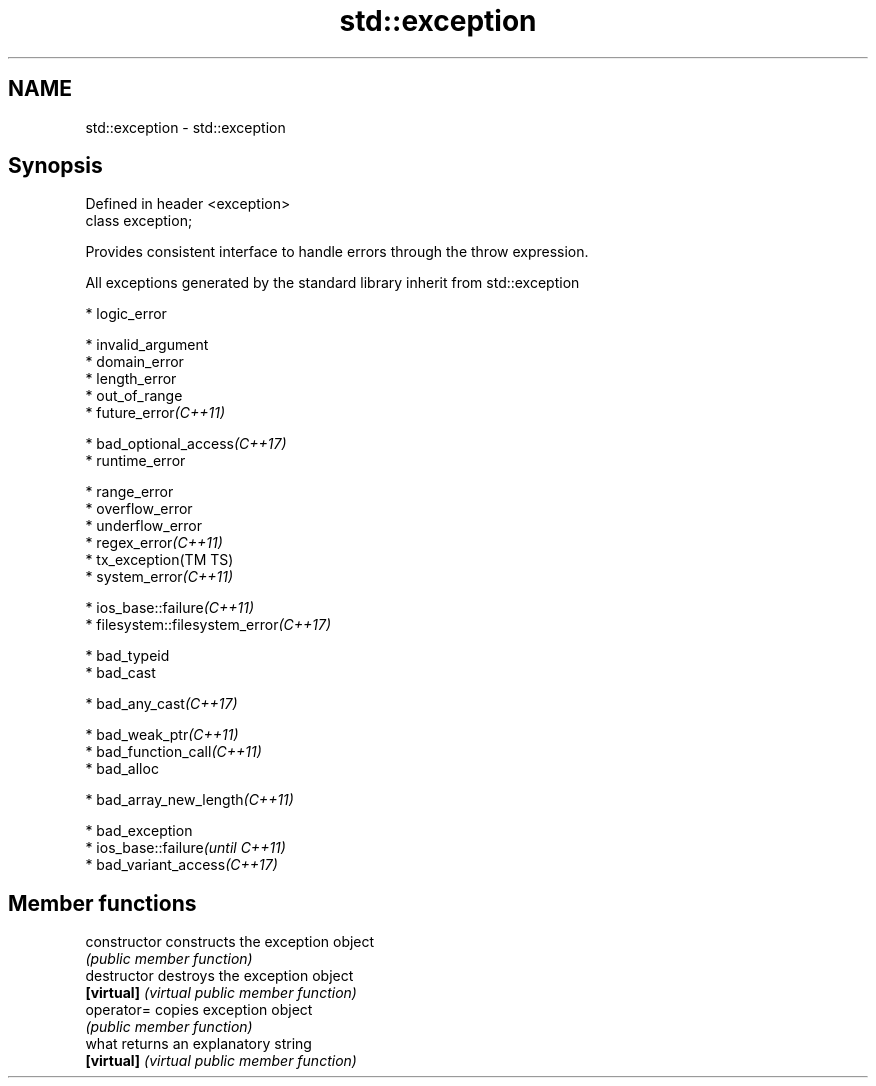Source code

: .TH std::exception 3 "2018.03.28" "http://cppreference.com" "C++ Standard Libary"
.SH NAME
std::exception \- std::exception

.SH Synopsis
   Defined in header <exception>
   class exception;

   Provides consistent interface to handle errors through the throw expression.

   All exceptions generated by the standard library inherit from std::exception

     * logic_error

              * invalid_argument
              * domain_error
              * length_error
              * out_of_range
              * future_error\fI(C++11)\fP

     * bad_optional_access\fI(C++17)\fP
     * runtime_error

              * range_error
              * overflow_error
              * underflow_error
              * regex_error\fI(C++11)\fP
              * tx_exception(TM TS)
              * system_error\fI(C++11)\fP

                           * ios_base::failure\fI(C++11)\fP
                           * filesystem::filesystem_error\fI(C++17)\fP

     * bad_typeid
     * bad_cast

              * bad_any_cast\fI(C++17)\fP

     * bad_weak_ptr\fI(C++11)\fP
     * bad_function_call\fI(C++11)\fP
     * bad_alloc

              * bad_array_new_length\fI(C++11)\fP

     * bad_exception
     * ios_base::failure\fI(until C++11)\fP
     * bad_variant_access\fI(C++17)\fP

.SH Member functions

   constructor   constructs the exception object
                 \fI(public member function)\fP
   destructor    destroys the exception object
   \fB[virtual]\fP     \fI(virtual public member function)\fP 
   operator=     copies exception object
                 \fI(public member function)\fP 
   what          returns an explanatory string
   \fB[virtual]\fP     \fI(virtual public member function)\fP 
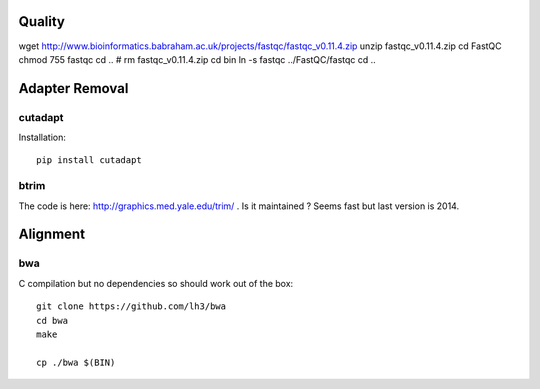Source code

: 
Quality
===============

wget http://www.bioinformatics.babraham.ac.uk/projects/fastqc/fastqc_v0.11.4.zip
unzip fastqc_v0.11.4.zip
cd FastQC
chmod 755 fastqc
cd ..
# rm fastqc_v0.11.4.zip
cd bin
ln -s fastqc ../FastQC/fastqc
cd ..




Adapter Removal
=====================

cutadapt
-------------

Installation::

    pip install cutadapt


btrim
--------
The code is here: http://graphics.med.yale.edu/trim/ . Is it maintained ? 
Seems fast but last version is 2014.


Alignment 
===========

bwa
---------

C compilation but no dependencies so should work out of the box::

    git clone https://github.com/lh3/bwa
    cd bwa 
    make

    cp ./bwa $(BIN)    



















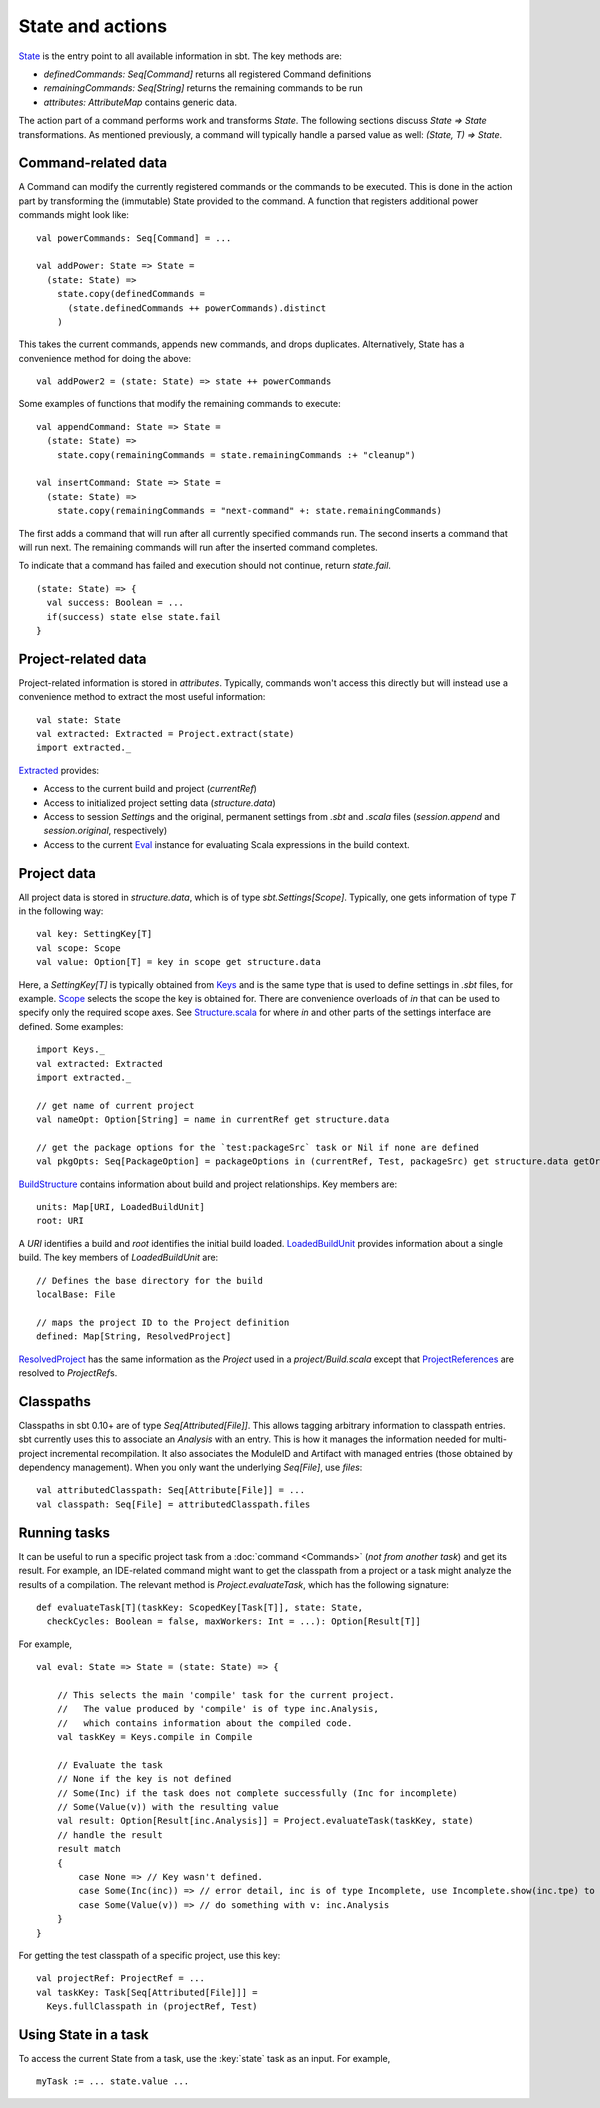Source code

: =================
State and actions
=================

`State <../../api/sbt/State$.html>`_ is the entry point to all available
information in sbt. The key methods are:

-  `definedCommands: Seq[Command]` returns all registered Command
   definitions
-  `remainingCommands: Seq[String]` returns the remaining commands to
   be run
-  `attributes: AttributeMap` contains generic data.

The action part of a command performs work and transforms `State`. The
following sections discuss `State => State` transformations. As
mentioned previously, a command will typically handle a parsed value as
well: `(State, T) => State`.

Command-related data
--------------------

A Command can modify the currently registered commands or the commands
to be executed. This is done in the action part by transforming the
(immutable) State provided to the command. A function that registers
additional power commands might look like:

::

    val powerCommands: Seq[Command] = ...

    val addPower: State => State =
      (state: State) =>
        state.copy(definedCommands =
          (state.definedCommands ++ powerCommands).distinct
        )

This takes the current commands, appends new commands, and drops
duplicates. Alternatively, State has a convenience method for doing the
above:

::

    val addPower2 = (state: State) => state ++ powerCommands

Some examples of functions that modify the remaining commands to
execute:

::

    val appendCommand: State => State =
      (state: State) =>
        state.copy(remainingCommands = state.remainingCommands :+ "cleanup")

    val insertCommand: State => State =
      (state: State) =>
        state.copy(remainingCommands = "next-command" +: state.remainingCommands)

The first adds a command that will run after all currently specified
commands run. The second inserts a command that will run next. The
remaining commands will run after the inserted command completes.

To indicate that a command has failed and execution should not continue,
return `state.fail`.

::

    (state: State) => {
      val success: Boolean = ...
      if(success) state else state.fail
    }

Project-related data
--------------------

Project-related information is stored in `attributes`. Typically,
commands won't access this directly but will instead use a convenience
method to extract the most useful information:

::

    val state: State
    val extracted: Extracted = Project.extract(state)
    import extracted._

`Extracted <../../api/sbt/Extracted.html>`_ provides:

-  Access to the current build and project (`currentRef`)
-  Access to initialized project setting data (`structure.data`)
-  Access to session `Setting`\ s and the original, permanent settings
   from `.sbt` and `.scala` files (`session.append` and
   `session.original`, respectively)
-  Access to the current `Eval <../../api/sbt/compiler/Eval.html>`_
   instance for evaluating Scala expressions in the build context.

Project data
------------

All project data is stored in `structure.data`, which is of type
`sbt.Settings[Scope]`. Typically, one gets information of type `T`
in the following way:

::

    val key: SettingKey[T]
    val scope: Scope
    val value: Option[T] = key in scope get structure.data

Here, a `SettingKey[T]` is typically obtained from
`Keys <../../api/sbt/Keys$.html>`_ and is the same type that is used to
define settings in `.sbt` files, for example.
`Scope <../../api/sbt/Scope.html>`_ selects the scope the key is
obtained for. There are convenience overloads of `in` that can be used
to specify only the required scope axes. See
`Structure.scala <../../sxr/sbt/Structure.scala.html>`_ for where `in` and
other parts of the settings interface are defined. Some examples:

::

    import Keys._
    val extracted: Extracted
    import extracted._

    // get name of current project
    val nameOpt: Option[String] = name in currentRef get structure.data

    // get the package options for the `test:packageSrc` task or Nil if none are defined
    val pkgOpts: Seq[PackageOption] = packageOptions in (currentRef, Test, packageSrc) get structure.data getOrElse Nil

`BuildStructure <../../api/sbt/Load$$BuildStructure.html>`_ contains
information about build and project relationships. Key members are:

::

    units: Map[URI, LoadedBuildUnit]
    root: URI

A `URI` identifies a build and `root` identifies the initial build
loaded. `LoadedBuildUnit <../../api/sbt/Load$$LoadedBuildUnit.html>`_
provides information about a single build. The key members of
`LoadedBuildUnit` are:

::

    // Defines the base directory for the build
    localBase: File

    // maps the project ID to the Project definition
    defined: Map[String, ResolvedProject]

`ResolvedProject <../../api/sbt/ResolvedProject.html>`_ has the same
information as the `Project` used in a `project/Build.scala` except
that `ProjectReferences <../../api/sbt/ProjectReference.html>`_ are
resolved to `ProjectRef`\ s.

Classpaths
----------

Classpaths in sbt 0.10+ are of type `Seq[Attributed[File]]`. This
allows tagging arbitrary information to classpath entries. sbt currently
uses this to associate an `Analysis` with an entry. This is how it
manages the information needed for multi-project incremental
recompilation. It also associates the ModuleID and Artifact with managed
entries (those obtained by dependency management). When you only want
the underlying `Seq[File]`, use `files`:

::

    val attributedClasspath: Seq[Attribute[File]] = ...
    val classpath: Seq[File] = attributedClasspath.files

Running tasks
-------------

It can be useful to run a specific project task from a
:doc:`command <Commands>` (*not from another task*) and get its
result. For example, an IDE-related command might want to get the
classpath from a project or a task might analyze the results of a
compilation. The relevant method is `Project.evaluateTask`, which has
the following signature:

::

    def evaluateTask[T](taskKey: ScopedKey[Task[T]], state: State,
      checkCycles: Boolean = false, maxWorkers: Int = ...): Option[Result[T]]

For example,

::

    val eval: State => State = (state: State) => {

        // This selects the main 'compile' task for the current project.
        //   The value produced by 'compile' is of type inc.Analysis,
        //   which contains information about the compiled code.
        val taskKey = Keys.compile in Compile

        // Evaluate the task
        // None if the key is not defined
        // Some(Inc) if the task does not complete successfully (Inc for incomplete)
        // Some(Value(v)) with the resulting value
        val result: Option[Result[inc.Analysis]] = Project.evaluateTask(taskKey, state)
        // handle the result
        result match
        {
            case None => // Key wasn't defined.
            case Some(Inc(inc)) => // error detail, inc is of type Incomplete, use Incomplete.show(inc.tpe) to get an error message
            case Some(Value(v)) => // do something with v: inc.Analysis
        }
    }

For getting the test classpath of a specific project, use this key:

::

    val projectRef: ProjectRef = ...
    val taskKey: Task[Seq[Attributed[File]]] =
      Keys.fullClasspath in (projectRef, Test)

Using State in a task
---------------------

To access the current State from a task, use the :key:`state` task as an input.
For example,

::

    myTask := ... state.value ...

[WHAT YOU ARE ASKED TO DO]
Extract all lines from the data in which "currently" is found.

[WRITTEN RESPONSE]
A Command can modify the currently registered commands or the commands
The first adds a command that will run after all currently specified
allows tagging arbitrary information to classpath entries. sbt currently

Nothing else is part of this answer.